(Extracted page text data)
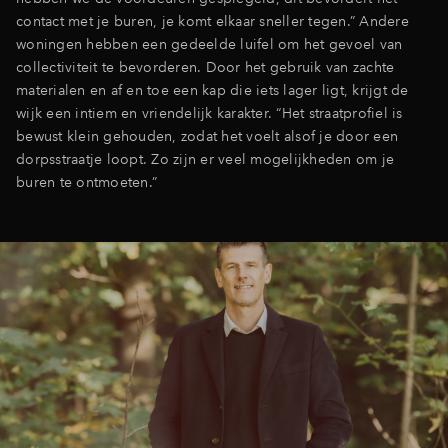
contact met je buren, je komt elkaar sneller tegen.” Andere
woningen hebben een gedeelde luifel om het gevoel van
collectiviteit te bevorderen. Door het gebruik van zachte
materialen en af en toe een kap die iets lager ligt, krijgt de
wijk een intiem en vriendelijk karakter. “Het straatprofiel is
bewust klein gehouden, zodat het voelt alsof je door een
dorpsstraatje loopt. Zo zijn er veel mogelijkheden om je
buren te ontmoeten.”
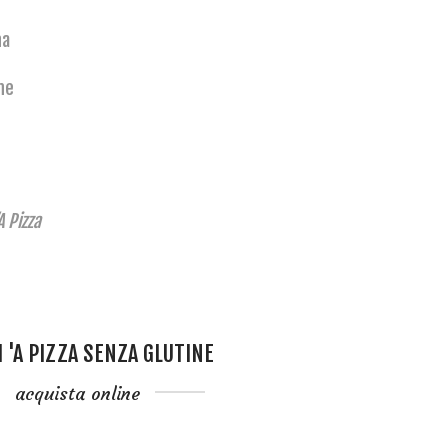
na
ne
A Pizza
I 'A PIZZA SENZA GLUTINE
acquista online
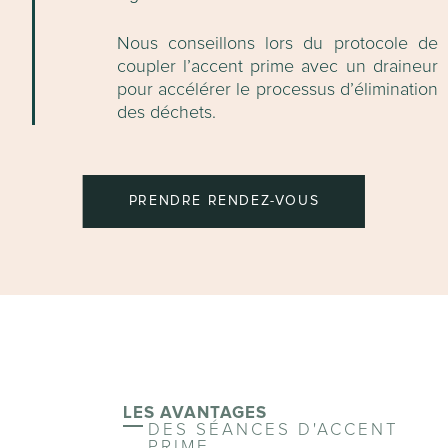
Nous conseillons lors du protocole de
coupler l’accent prime avec un draineur
pour accélérer le processus d’élimination
des déchets.
PRENDRE RENDEZ-VOUS
LES AVANTAGES
DES SÉANCES D'ACCENT
PRIME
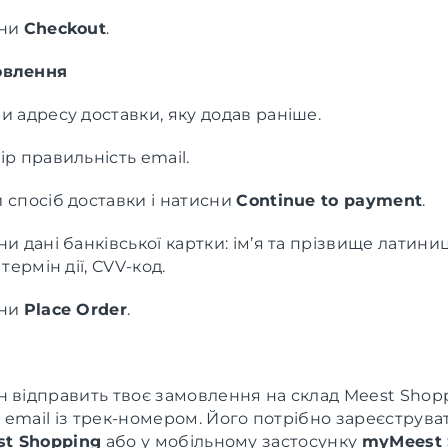
сни
Checkout
.
овлення
и адресу доставки, яку додав раніше.
р правильність email.
 спосіб доставки і натисни
Continue to payment
.
и дані банківської картки: ім’я та прізвище латин
 термін дії, CVV-код.
сни
Place Order
.
н відправить твоє замовлення на склад Meest Shop
email із трек-номером. Його потрібно зареєструват
st Shopping
або у мобільному застосунку
myMeest 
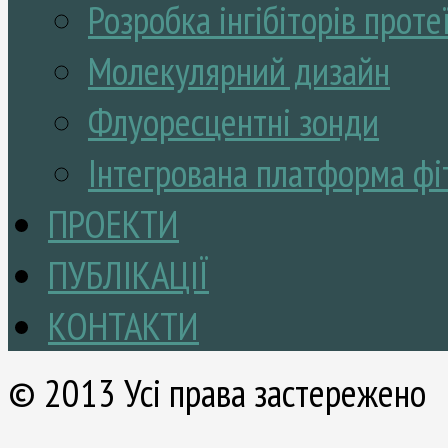
Розробка інгібіторів проте
Молекулярний дизайн
Флуоресцентні зонди
Інтегрована платформа фі
ПРОЕКТИ
ПУБЛІКАЦІЇ
КОНТАКТИ
© 2013 Усі права застережено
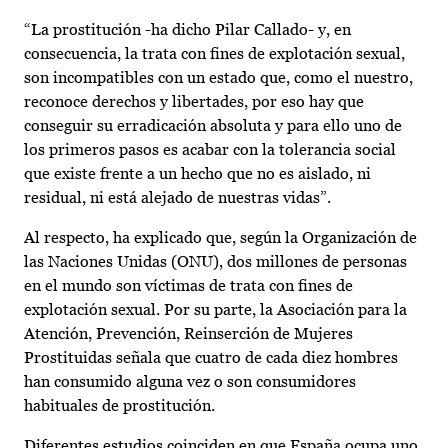
“La prostitución -ha dicho Pilar Callado- y, en
consecuencia, la trata con fines de explotación sexual,
son incompatibles con un estado que, como el nuestro,
reconoce derechos y libertades, por eso hay que
conseguir su erradicación absoluta y para ello uno de
los primeros pasos es acabar con la tolerancia social
que existe frente a un hecho que no es aislado, ni
residual, ni está alejado de nuestras vidas”.
Al respecto, ha explicado que, según la Organización de
las Naciones Unidas (ONU), dos millones de personas
en el mundo son víctimas de trata con fines de
explotación sexual. Por su parte, la Asociación para la
Atención, Prevención, Reinserción de Mujeres
Prostituidas señala que cuatro de cada diez hombres
han consumido alguna vez o son consumidores
habituales de prostitución.
Diferentes estudios coinciden en que España ocupa uno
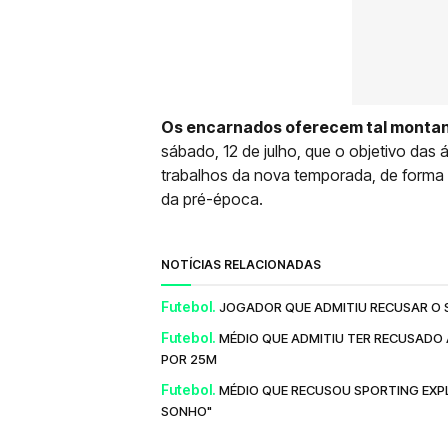
Os encarnados oferecem tal montan
sábado, 12 de julho, que o objetivo das
trabalhos da nova temporada, de forma 
da pré-época.
NOTÍCIAS RELACIONADAS
Futebol.
JOGADOR QUE ADMITIU RECUSAR O S
Futebol.
MÉDIO QUE ADMITIU TER RECUSADO 
POR 25M
Futebol.
MÉDIO QUE RECUSOU SPORTING EXPL
SONHO"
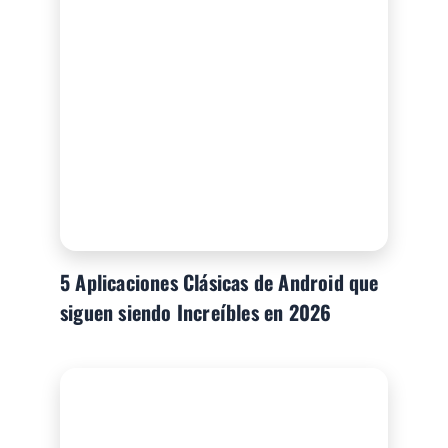
5 Aplicaciones Clásicas de Android que
siguen siendo Increíbles en 2026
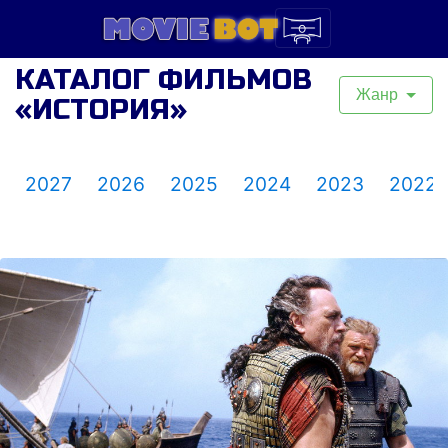
КАТАЛОГ ФИЛЬМОВ
Жанр
«ИСТОРИЯ»
2027
2026
2025
2024
2023
2022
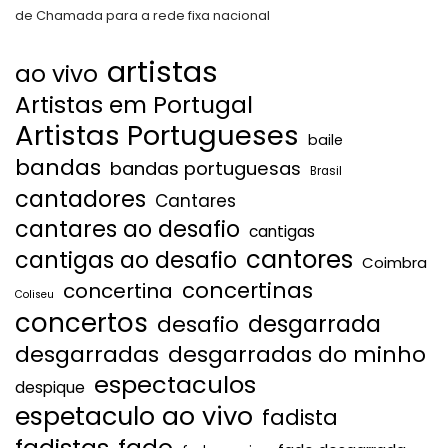
de Chamada para a rede fixa nacional
artistas
ao vivo
Artistas em Portugal
Artistas Portugueses
baile
bandas
bandas portuguesas
Brasil
cantadores
Cantares
cantares ao desafio
cantigas
cantores
cantigas ao desafio
Coimbra
concertinas
concertina
Coliseu
concertos
desgarrada
desafio
desgarradas
desgarradas do minho
espectaculos
despique
espetaculo ao vivo
fadista
fadistas
fado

> **AIM OF THE TASK**
Rewrite the data as a JSON list of strings with one string per line, starting at the line containing "Os encarnados oferecem tal montan" and ending at the line containing "siguen siendo Increíbles en 2026", both included. Skip blank lines and leave the pictures out.

> **EXPECTED ANSWER**
[
  "Os encarnados oferecem tal montan",
  "sábado, 12 de julho, que o objetivo das",
  "trabalhos da nova temporada, de forma ",
  "da pré-época.",
  "NOTÍCIAS RELACIONADAS",
  "Futebol.",
  "JOGADOR QUE ADMITIU RECUSAR O S",
  "Futebol.",
  "MÉDIO QUE ADMITIU TER RECUSADO ",
  "POR 25M",
  "Futebol.",
  "MÉDIO QUE RECUSOU SPORTING EXPL",
  "SONHO\"",
  "5 Aplicaciones Clásicas de Android que",
  "siguen siendo Increíbles en 2026"
]